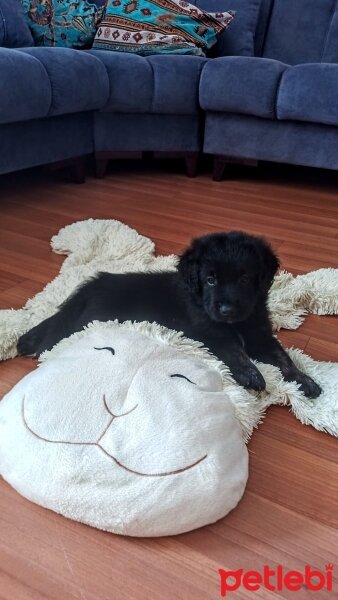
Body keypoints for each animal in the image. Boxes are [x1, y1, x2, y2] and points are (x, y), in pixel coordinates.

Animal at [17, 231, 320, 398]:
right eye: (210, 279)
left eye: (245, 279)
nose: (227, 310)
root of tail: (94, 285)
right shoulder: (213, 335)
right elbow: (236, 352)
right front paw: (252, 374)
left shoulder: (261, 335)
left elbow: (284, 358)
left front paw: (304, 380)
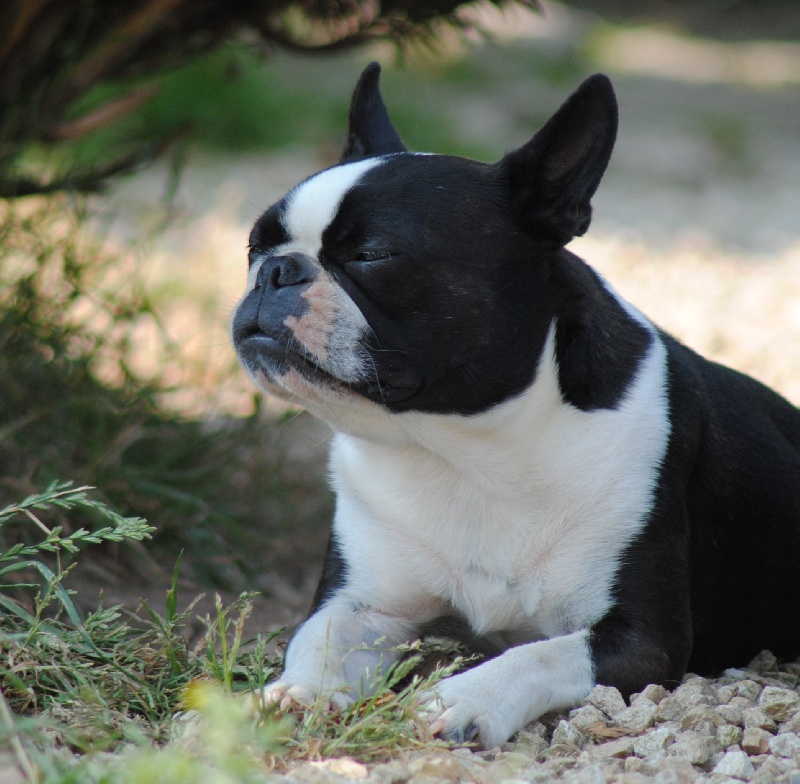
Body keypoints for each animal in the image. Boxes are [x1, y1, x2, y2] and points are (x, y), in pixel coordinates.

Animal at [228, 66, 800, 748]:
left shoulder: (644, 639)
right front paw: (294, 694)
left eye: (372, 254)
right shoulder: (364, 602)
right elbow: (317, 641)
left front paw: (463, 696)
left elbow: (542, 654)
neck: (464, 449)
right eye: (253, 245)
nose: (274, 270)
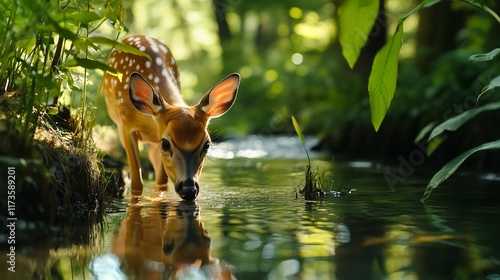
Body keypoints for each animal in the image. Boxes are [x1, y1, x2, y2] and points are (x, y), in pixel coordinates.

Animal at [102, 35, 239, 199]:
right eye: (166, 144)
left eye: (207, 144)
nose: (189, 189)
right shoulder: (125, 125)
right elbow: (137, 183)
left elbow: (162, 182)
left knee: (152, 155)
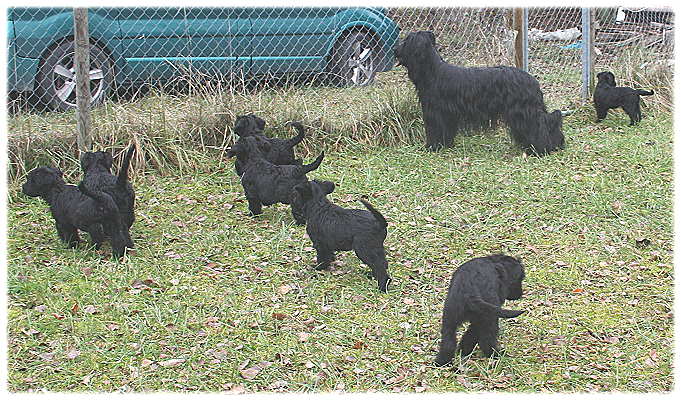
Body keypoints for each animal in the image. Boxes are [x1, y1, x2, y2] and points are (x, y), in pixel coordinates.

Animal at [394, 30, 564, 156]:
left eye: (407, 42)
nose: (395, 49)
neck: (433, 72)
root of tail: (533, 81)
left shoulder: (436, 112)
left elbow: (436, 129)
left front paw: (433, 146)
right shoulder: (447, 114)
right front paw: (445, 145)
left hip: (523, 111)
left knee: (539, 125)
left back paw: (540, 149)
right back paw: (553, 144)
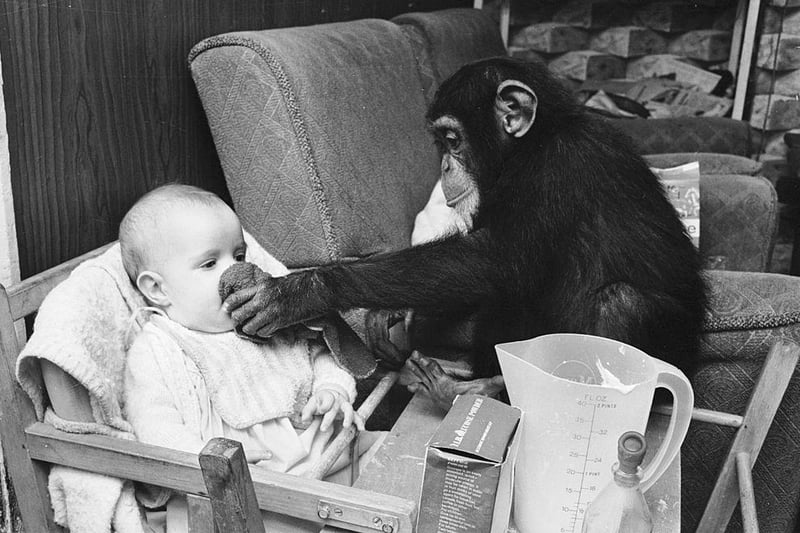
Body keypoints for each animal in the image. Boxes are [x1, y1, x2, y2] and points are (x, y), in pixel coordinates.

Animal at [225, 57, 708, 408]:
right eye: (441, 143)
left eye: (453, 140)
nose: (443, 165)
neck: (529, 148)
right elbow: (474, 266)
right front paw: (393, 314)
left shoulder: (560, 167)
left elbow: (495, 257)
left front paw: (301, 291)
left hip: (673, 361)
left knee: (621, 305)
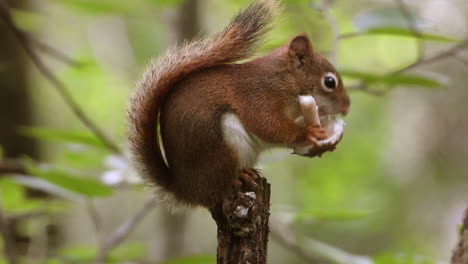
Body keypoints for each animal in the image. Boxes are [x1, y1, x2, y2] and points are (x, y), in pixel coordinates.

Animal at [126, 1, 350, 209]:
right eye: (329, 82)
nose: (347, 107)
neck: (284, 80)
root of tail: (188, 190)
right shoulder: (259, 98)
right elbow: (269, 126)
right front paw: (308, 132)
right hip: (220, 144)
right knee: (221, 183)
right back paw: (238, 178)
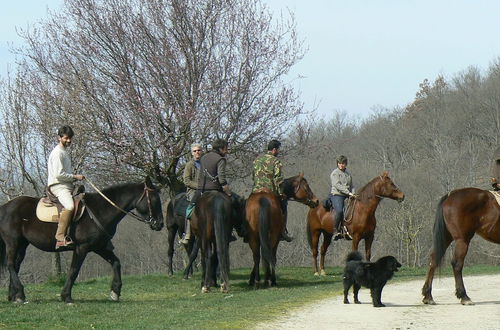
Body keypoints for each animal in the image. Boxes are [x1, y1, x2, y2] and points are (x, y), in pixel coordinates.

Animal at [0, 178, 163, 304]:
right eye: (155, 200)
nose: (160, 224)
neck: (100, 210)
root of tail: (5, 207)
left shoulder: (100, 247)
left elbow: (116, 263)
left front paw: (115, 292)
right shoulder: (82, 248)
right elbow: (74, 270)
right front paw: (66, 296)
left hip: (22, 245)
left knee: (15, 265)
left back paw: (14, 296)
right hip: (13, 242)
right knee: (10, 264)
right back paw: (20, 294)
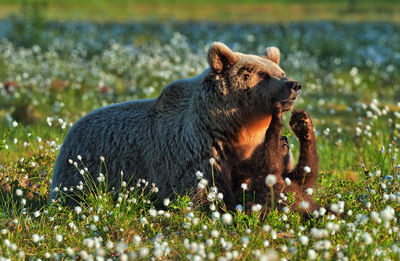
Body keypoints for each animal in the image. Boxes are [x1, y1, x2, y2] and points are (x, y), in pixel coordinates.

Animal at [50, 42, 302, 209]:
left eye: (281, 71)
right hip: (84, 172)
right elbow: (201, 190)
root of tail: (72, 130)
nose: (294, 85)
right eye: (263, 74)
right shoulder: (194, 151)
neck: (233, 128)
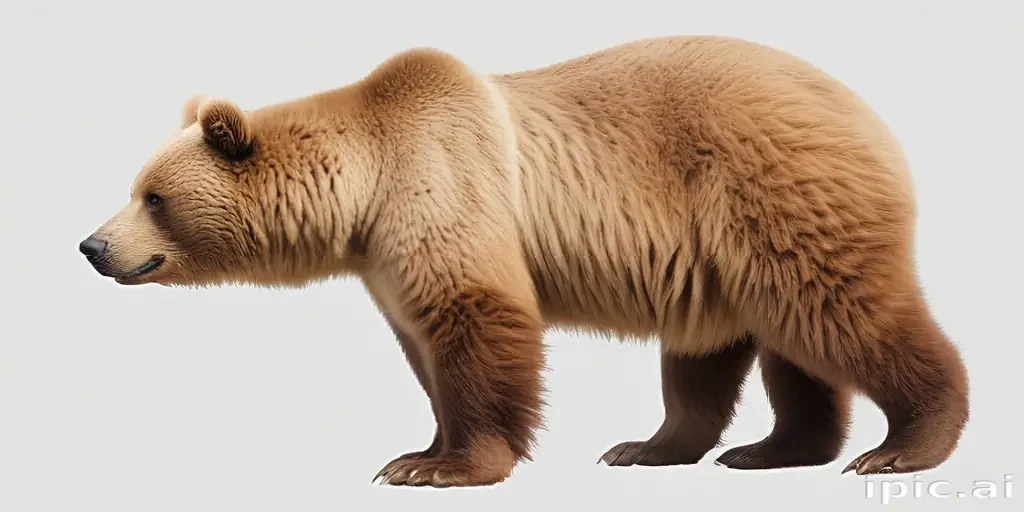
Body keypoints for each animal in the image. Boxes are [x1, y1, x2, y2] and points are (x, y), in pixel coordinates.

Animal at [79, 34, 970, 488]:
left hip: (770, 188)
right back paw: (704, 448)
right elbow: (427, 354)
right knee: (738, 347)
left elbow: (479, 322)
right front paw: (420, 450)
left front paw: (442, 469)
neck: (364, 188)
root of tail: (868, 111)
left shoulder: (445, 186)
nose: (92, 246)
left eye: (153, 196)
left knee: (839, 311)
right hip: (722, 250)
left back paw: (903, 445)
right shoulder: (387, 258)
|---|
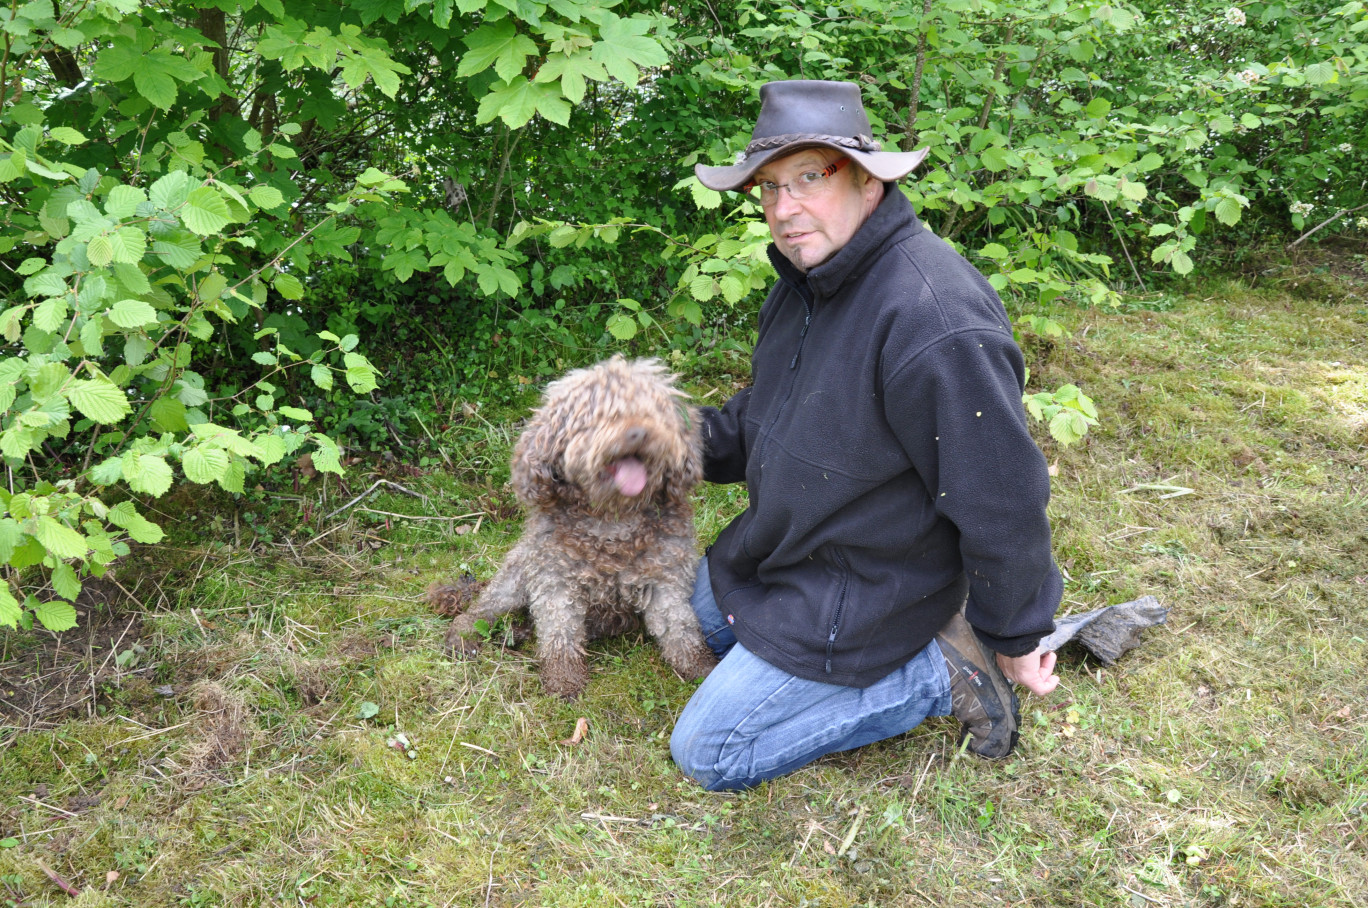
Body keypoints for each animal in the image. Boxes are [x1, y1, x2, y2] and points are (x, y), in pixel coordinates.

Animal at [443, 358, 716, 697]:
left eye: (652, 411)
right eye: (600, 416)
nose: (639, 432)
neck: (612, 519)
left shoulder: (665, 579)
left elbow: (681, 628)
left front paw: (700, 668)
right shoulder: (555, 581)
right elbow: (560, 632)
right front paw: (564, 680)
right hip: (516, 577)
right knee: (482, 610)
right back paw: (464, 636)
|---|
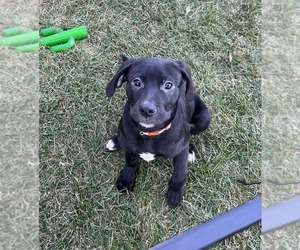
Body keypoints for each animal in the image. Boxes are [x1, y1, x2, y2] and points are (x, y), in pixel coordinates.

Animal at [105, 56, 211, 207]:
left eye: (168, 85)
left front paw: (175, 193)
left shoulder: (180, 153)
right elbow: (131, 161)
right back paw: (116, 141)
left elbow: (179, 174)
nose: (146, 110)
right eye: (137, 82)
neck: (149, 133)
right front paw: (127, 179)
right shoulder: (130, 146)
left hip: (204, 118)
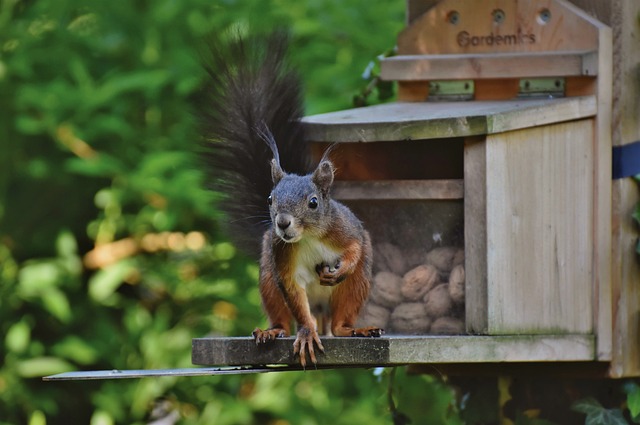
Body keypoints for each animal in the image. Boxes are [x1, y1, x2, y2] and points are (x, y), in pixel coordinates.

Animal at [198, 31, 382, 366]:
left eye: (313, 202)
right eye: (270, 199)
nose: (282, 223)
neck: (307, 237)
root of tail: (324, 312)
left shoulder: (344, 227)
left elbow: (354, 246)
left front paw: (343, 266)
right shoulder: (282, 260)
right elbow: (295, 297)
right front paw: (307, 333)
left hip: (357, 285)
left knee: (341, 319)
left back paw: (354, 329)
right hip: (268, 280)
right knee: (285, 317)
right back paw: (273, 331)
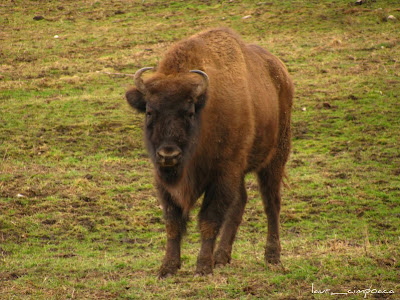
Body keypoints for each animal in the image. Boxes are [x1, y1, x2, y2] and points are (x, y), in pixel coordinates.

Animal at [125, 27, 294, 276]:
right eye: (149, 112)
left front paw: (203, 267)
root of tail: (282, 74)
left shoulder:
|---|
*Assignment:* The answer must consist of every line from the entries above that contains "tail".

*Solution:*
root of tail: (94, 285)
root of tail: (533, 81)
root of tail: (188, 190)
root of tail: (5, 207)
root of tail: (72, 130)
root of tail: (868, 111)
root of tail: (324, 312)
root of tail: (282, 74)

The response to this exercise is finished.